→ **Set tasks**
1. Print everything in the passage on the best interests of the child from "Excerpt from Justice" down to "be taken into consideration.", copied word for word.
2. Translate this sentence from the passage on the best interests of the child into French: "Decisions concerning the child must be made in the child's best interests and with respect for the child's rights."

→ **Quoted text**

2.1.2 Best interests of the child test


Excerpt from Justice Jocelyn Geoffroy in Droit de la famille - 20753, 2020 QCCS 1776.
[12] Any decision that the Court must make in relation to a child must be made in the best interests of the child, in accordance with article 33 of the Civil Code of Québec, which provides that, in addition to the moral, intellectual, emotional and physical needs of the child, the child's age, health, character, family environment and other aspects of his or her situation must be taken into consideration.
33. Best interests of the child; Decisions concerning the child must be made in the child's best interests and with respect for the child's rights.
Elements considered; In addition to the moral, intellectual, emotional and physical needs of the child, the child's age, health, character, family environment and other aspects of the child's situation are taken into consideration.
Opinion of Beetz J. in Supreme Court C.(G.) v. V.-F.(T.), [1987] 2 S.C.R. 244.
When fathers and mothers fight over the custody of their child, it is often difficult to discover where the best interests of the child lie. To this end, the case law has created a rather fragile presumption of fact that the best interests of a young child generally lie with the mother. The problem is more complex when custody of the child is in conflict between a father or mother and a third party. In this case, case law has created another strong presumption that the best interests of the child are best served by entrusting him or her to the care of the father or mother, unless "serious allegations are made against them that could lead to forfeiture".

→ **Dataset section**

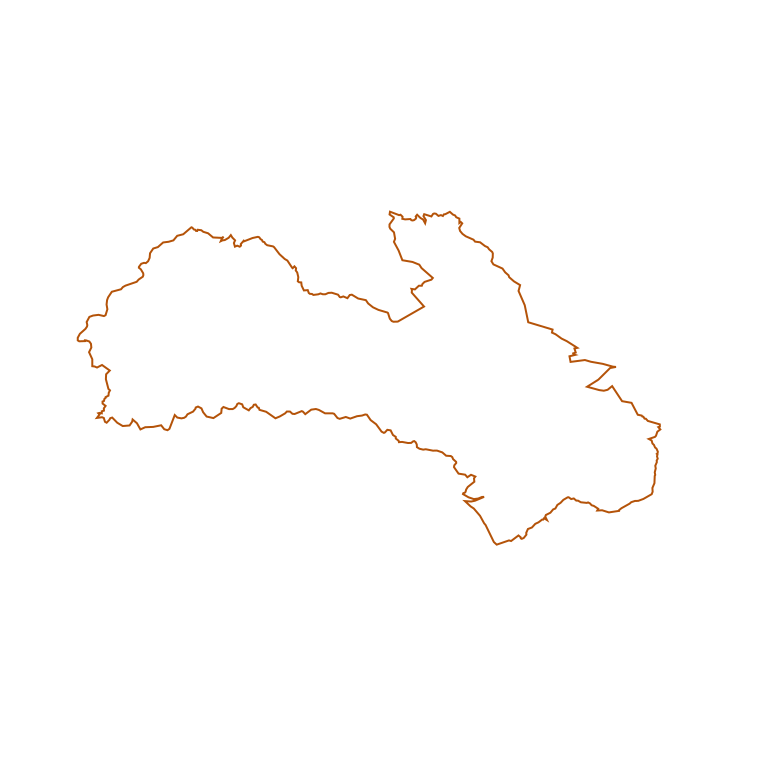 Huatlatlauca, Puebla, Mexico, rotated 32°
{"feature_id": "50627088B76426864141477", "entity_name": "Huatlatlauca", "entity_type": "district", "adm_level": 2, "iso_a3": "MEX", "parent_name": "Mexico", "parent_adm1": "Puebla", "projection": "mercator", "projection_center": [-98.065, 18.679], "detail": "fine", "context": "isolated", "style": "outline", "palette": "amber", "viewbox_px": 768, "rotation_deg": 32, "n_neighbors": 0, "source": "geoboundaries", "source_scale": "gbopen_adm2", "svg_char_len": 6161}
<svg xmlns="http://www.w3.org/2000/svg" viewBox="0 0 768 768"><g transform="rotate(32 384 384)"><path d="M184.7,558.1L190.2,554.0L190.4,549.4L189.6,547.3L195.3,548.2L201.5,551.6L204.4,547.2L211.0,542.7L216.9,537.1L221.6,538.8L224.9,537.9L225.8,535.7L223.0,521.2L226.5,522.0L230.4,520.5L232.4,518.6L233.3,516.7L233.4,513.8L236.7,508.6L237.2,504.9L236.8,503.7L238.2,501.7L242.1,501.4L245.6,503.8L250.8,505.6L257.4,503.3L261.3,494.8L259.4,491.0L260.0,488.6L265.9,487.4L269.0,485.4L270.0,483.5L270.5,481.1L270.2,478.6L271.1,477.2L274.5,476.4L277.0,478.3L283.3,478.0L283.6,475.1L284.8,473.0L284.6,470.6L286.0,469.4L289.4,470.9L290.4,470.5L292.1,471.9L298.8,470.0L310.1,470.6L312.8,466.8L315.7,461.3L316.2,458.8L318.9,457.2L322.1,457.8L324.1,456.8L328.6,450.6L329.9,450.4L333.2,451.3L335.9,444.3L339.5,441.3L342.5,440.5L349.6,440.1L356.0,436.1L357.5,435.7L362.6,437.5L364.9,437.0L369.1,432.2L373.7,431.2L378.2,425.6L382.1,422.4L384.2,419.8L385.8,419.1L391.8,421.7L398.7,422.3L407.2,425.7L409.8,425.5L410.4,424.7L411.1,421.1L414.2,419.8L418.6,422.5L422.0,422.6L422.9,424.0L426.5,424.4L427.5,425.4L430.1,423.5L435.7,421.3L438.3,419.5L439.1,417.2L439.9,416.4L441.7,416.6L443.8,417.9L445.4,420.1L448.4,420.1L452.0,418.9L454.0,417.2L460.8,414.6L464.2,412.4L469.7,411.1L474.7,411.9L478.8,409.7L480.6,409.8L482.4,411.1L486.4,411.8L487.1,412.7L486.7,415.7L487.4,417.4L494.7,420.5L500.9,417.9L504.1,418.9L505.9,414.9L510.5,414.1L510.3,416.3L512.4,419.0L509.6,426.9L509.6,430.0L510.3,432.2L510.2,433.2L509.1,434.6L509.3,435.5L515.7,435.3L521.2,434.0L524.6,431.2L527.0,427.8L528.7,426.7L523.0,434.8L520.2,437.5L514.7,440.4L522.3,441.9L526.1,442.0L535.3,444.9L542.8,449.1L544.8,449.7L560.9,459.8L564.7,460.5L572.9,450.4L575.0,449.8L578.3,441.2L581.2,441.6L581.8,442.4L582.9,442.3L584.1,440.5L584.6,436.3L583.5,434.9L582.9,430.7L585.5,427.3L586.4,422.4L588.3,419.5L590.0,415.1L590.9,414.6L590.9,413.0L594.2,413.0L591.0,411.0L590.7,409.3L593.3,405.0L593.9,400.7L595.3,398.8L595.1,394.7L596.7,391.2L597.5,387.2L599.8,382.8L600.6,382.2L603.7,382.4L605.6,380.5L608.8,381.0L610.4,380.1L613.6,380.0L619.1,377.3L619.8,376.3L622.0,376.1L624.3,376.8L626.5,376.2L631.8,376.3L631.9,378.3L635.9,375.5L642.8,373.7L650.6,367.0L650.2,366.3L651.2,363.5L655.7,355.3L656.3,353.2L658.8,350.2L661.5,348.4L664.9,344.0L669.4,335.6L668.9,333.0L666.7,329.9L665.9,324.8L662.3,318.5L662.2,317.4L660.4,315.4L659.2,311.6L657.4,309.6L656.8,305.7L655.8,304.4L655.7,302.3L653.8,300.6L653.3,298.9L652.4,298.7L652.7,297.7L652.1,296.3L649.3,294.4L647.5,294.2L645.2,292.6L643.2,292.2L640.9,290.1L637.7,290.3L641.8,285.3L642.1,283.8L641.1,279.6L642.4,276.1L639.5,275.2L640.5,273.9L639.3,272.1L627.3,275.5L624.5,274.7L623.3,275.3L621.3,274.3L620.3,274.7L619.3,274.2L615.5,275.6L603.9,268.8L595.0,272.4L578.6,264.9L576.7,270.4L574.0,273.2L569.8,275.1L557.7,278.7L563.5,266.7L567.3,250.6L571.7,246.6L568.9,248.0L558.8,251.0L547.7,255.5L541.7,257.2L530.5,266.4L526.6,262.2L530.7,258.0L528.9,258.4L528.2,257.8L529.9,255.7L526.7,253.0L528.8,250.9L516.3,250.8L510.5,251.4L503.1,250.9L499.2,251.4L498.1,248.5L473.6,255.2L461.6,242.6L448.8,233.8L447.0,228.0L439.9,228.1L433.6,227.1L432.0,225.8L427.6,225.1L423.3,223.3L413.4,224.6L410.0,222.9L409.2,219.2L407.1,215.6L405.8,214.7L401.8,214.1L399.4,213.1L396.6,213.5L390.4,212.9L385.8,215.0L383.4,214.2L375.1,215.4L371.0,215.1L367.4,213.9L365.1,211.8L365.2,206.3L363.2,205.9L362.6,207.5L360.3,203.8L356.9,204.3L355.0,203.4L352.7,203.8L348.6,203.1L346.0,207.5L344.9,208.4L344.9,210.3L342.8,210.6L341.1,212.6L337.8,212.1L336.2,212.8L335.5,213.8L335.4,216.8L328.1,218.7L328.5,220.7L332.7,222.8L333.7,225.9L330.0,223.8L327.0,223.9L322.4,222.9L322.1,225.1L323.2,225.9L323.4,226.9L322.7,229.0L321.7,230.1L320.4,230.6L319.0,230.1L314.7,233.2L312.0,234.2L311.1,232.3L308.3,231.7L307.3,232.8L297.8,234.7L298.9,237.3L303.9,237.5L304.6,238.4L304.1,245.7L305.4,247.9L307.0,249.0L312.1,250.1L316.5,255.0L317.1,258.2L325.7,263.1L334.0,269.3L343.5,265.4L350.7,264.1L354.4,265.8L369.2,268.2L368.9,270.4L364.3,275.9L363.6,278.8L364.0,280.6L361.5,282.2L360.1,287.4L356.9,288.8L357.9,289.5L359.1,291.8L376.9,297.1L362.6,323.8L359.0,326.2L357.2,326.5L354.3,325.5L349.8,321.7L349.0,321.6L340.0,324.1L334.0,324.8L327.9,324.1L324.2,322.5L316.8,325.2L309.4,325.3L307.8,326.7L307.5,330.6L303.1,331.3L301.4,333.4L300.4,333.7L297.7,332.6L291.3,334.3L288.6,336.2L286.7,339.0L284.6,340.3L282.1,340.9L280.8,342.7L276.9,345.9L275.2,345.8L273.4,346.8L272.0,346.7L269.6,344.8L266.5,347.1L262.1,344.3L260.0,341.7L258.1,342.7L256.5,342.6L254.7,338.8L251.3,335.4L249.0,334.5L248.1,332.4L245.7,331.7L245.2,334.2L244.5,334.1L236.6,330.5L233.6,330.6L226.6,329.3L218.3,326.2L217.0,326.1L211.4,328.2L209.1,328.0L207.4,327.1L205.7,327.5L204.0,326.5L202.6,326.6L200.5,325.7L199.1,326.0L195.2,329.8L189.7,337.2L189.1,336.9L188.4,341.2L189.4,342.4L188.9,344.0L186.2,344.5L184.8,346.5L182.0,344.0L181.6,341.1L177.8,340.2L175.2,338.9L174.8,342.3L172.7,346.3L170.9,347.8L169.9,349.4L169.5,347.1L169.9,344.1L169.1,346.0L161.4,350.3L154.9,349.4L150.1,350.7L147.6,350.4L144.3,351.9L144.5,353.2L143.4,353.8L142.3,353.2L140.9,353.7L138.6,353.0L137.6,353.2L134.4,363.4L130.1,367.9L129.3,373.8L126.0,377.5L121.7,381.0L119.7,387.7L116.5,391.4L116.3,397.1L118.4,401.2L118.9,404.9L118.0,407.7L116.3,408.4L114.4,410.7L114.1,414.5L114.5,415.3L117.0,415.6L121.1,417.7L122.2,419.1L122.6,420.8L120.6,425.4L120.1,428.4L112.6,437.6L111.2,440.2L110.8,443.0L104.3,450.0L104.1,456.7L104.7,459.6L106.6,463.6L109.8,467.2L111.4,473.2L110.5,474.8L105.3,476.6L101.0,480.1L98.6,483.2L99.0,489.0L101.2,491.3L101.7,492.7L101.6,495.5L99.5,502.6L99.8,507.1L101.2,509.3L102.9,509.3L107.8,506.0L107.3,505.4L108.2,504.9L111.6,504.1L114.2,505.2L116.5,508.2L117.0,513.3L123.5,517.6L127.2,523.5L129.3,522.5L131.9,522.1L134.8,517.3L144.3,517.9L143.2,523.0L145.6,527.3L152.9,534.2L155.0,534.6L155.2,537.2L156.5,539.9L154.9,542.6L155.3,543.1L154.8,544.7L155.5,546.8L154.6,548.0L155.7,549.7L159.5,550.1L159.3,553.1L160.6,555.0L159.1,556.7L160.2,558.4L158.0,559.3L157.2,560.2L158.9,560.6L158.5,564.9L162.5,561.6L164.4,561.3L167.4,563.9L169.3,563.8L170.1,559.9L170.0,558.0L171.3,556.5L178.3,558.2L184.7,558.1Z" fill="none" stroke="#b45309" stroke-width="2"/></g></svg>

→ **Solved problems**
1.
Excerpt from Justice Jocelyn Geoffroy in Droit de la famille - 20753, 2020 QCCS 1776.
[12] Any decision that the Court must make in relation to a child must be made in the best interests of the child, in accordance with article 33 of the Civil Code of Québec, which provides that, in addition to the moral, intellectual, emotional and physical needs of the child, the child's age, health, character, family environment and other aspects of his or her situation must be taken into consideration.

2. Les décisions concernant l'enfant doivent être prises dans son intérêt et dans le respect de ses droits.